■ **Items listed in a dataset**
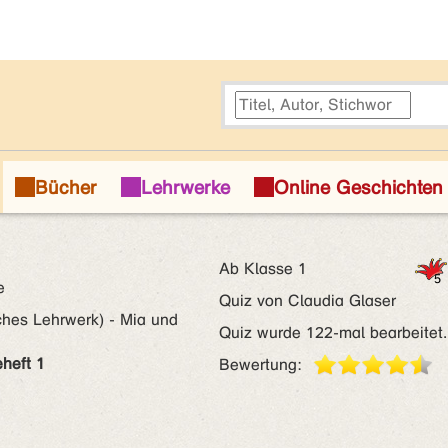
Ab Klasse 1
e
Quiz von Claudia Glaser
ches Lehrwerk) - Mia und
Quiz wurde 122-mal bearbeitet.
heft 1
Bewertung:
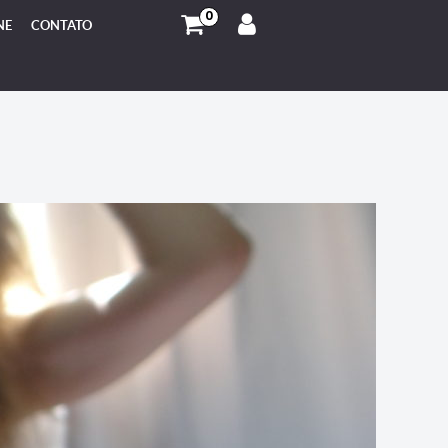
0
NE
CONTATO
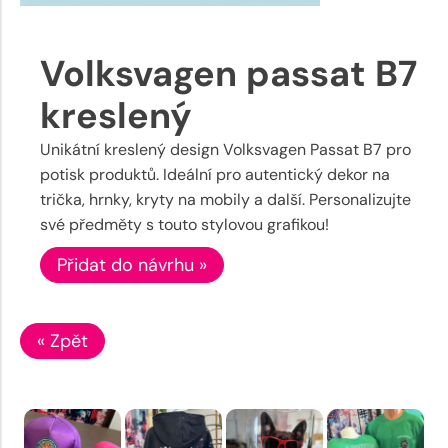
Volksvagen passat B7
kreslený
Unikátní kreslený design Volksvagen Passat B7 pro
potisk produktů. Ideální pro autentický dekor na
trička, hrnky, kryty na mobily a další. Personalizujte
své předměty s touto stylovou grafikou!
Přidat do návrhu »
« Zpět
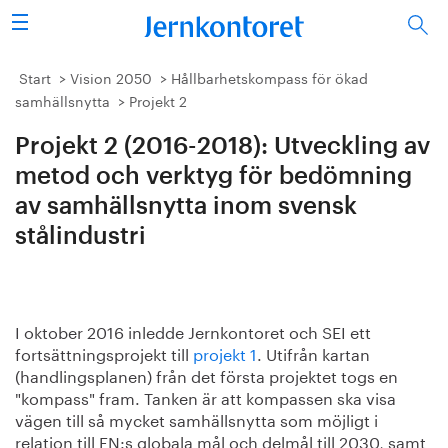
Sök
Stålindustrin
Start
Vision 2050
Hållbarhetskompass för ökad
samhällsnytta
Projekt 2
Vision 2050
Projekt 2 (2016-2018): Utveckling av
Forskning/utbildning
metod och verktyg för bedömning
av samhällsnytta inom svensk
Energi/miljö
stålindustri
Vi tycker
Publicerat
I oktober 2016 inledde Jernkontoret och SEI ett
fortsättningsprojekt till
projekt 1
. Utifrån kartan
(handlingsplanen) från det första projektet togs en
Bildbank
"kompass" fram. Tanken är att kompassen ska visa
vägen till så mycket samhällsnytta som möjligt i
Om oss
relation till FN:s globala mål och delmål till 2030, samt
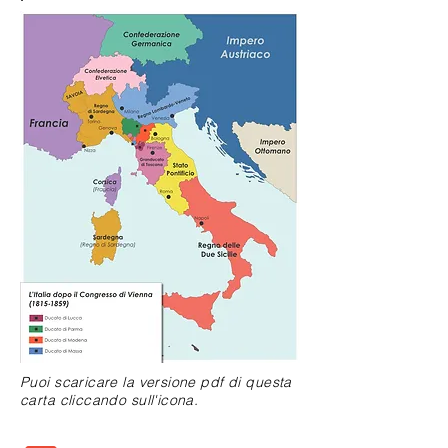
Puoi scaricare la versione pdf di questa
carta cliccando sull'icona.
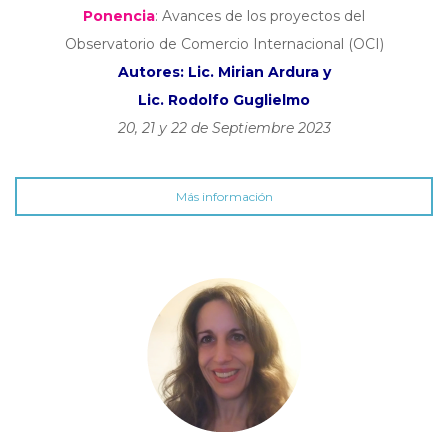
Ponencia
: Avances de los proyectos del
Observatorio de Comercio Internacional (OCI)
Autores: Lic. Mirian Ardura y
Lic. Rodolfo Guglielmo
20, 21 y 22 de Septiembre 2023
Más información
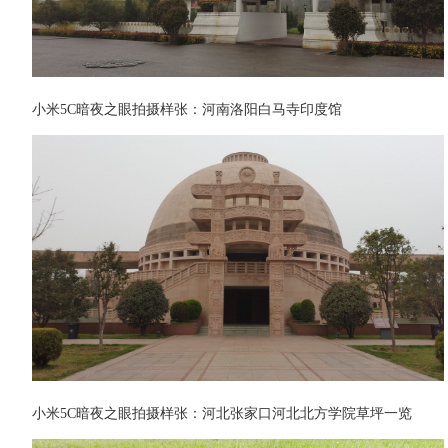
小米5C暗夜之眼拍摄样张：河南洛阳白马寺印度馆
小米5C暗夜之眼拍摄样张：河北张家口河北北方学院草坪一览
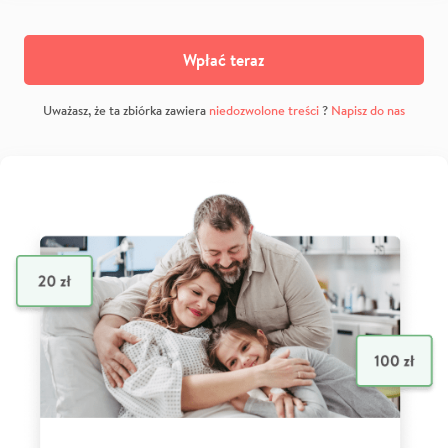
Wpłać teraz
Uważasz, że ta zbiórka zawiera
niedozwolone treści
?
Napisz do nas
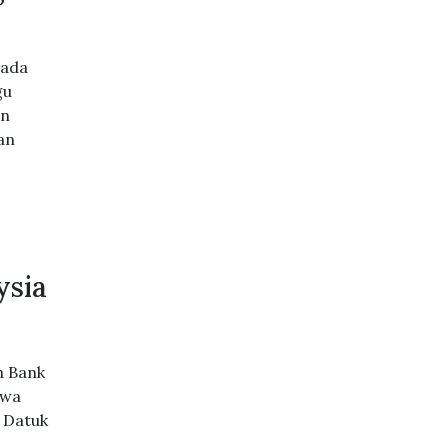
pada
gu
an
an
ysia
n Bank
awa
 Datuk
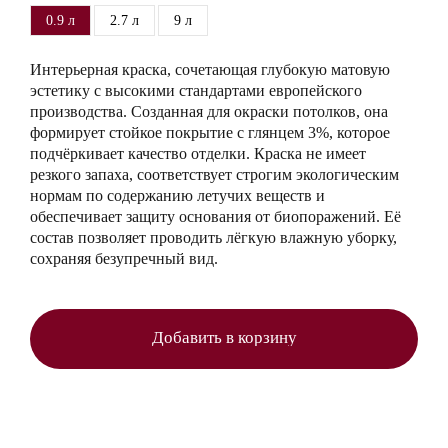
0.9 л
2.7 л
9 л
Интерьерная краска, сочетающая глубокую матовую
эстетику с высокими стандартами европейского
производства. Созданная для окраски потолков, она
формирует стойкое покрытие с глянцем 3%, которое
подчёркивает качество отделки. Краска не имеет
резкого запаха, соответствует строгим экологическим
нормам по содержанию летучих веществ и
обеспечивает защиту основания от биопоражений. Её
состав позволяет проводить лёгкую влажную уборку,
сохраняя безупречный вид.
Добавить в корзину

■ **Exercise brief**
Pull out each line of the data that contains the string "Quiz", matching case exactly.

■ **Answer to this exercise**
Quiz von Claudia Glaser
Quiz wurde 122-mal bearbeitet.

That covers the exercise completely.